A common concern about Brinker is the company’s lackluster revenue growth. However, investors who think small revenue growth is a major problem are missing the point. Brinker’s international franchisees are the key to future earnings growth. Using franchised restaurants doesn’t add much to the top line, but bottom-line growth can be robust. The great thing about franchised restaurants is, the corporate entity gets not only franchise fees up front, but also gets royalties on a continuing basis.
If you look at Brinker’s current quarter earnings, you’ll get an idea of the possibilities. The company reported revenue that was basically flat. However, EPS jumped 20% because franchise royalties and fees more than made up for a small decline in sales at the company-owned restaurants. Since Brinker International, Inc. (NYSE:EAT)’s overseas franchise locations saw 5.1% same-store sales growth, as the size of the company’s international locations grows, so will net income and cash flow.
What will they do with the cash?
If there is one thing that Brinker shareholders know, it’s that the company is focused on shareholder value. As the company becomes more profitable through international expansion, there are two likely places this extra cash will end up, share repurchases and dividends.
Shareholders in Darden Restaurants, Inc. (NYSE:DRI) are staring down the barrel of the opposite side of this coin. Darden Restaurants, Inc. (NYSE:DRI) is saddled with a heavy debt load, and poor performance.
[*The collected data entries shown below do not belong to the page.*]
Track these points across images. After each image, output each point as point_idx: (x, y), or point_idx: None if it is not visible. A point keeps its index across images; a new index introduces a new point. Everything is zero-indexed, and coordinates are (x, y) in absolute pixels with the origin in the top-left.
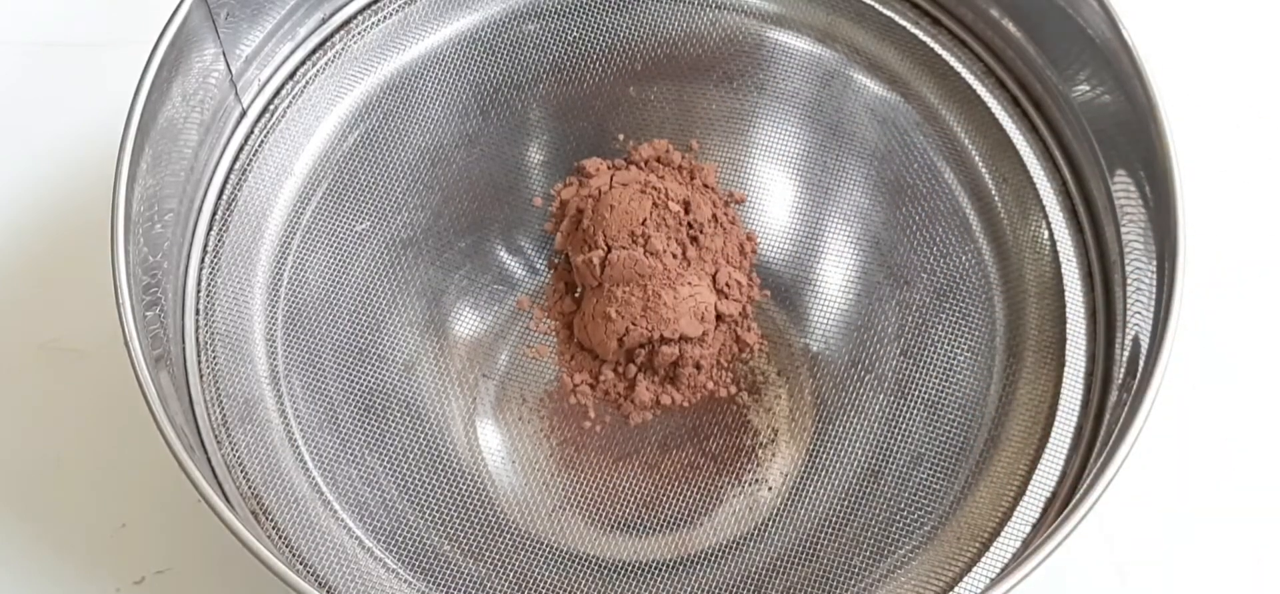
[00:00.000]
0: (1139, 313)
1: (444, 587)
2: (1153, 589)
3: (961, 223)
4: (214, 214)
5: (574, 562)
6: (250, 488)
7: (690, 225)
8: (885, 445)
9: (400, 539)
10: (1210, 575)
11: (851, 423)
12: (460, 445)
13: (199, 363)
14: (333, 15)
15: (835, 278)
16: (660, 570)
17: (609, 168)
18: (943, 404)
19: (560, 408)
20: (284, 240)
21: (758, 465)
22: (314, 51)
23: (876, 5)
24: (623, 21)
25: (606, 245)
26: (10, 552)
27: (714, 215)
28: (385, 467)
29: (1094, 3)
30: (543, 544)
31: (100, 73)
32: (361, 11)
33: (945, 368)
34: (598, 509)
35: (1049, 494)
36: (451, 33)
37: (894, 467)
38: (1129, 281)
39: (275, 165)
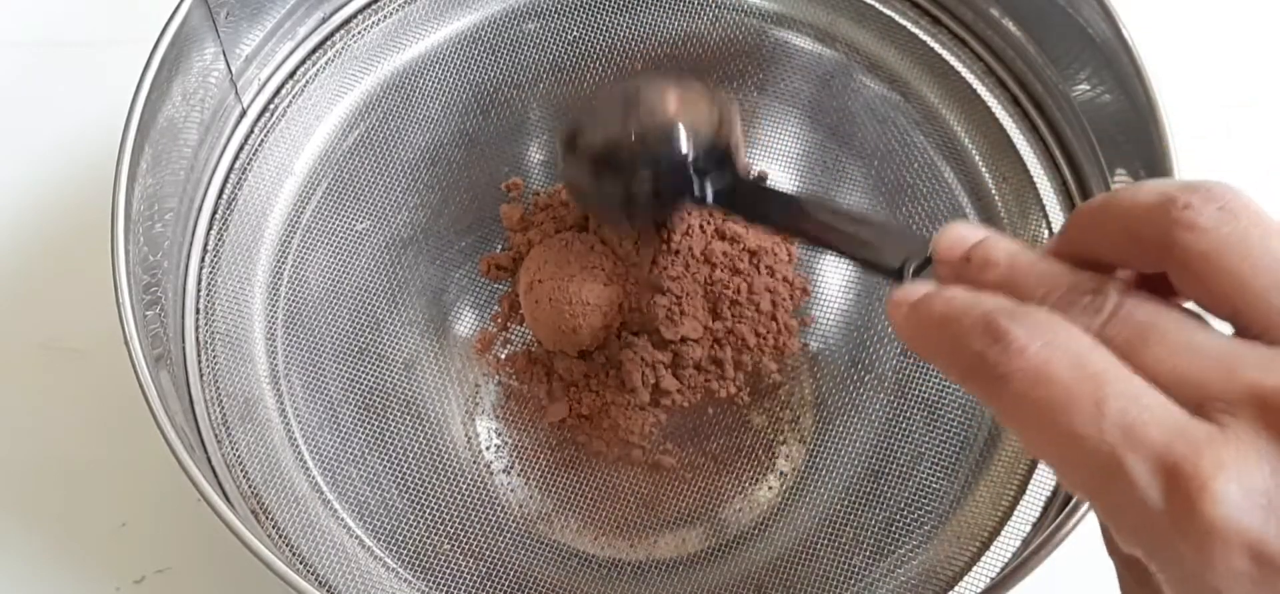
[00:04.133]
0: None
1: (444, 587)
2: None
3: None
4: (214, 213)
5: (574, 561)
6: (250, 487)
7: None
8: (885, 445)
9: (400, 539)
10: None
11: (851, 423)
12: (460, 445)
13: (199, 362)
14: (333, 15)
15: (835, 278)
16: (660, 570)
17: None
18: (943, 404)
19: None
20: (284, 240)
21: (757, 465)
22: (314, 51)
23: (877, 5)
24: (623, 21)
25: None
26: (10, 551)
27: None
28: (385, 466)
29: (1094, 2)
30: (543, 544)
31: (100, 73)
32: (361, 11)
33: None
34: (598, 509)
35: (1049, 494)
36: (451, 32)
37: (894, 466)
38: None
39: (275, 165)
To make things worse, the company is issuing shares to help offset their cash flow issues. With shares up 0.46% in the last year, this mirrors a challenge being faced at Buffalo Wild Wings (NASDAQ:BWLD). This chain is issuing shares to help the company expand, and reward officers, but cash flow has been inconsistent or non-existent.
On the other side of the coin are Texas Roadhouse and Brinker. Each of these companies pays a yield of about 2.1%, and they are both committed to retiring shares. However, the level of share repurchases couldn’t be any different. Whereas Texas Roadhouse Inc (NASDAQ:TXRH) retired 0.35% of their shares in the last year, Brinker retired over 8% of their diluted share count.
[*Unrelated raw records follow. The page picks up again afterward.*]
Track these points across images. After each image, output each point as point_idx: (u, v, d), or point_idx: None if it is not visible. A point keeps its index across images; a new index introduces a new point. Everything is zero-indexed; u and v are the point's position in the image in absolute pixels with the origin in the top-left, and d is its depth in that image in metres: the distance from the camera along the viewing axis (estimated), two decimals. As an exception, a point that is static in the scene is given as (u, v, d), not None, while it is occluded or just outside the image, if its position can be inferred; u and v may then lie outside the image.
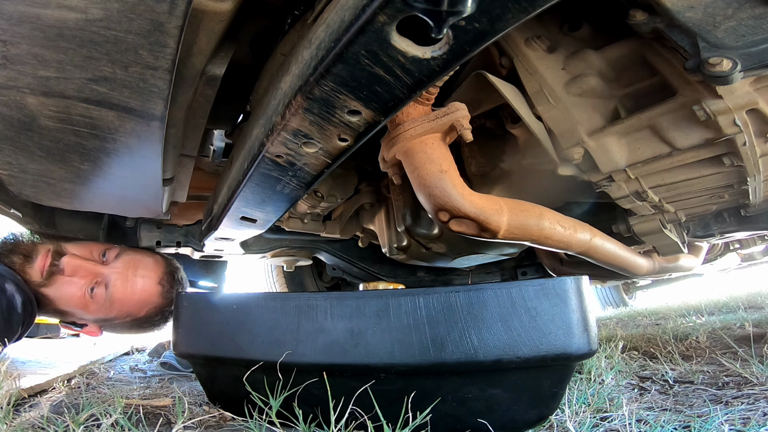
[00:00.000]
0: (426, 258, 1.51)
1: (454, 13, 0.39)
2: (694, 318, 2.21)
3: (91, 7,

Another difference between these two companies is their dividend payout ratios. If you look at each company’s core free cash flow (net income + depreciation – capital expenditures), you can see that Brinker is in a superior position to raise their dividend in the future. Texas Roadhouse Inc (NASDAQ:TXRH) used 55% of their free cash flow to pay dividends while Brinker only used about 36% of their free cash flow.
What should you do next?
Looking at the relative value of each of the aforementioned companies, it’s hard to argue with Brinker as a solid investment choice. Darden Restaurants, Inc. (NYSE:DRI) is struggling with negative same-store sales at all of its major chains. Buffalo Wild Wings is growing revenue, but on a quarter-to-quarter basis might deliver 20% EPS growth followed by a 10% EPS decline. When you add in the fact that Buffalo Wild Wings (NASDAQ:BWLD) has relatively little free cash flow, I have a hard time recommending the stock.
Texas Roadhouse Inc (NASDAQ:TXRH) could be a good value, but with shares trading for more than 20 times projected earnings, the company will have to beat estimates of a 13.67% growth rate to be a good deal. Investors who get the Brinker story, understand that new international restaurants will drive earnings. The company will likely put this extra cash to work retiring more shares and paying a higher dividend. If you are looking for growth and income, look no further than Brinker. Just because the market is missing this opportunity, doesn’t mean you should make the same mistake.